## [ASSIGNED TASK]
The entries below contain a stretch that opens with the line containing "Asia express sezonul 7 drumul zeilor" and closes with the line containing "Baietii buni ajung in rai"; set down that stretch exactly, both ends included, and nothing else.

## [DATASET]

○ ○ ○ ○

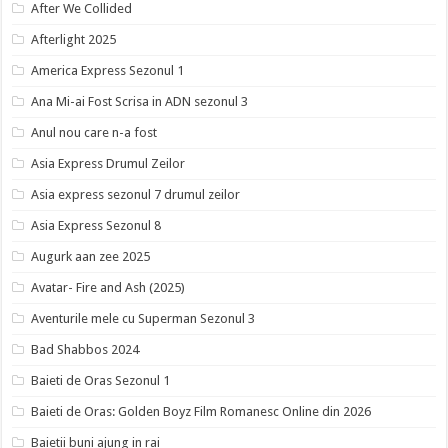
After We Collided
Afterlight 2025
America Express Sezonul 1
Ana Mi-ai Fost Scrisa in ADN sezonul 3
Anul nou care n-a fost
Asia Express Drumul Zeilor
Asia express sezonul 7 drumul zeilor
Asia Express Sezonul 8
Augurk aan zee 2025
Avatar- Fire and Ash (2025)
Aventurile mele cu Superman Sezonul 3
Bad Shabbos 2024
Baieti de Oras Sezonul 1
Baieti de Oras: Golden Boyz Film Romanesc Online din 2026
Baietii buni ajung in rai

○ ○ ○ ○

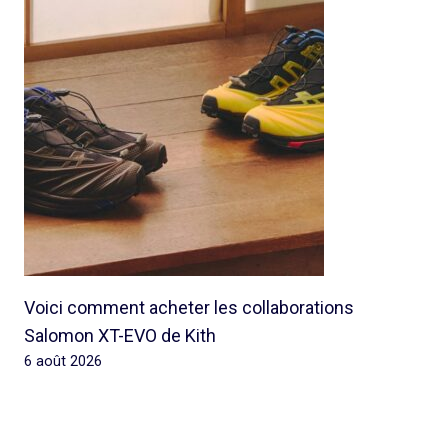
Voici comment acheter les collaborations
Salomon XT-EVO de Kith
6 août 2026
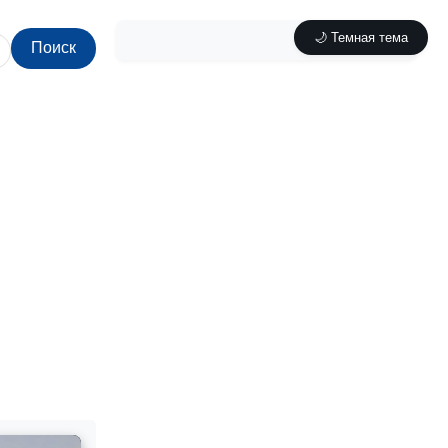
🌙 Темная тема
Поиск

○ ○ ○ ○

## [TASK OUTPUT]
Asia express sezonul 7 drumul zeilor
Asia Express Sezonul 8
Augurk aan zee 2025
Avatar- Fire and Ash (2025)
Aventurile mele cu Superman Sezonul 3
Bad Shabbos 2024
Baieti de Oras Sezonul 1
Baieti de Oras: Golden Boyz Film Romanesc Online din 2026
Baietii buni ajung in rai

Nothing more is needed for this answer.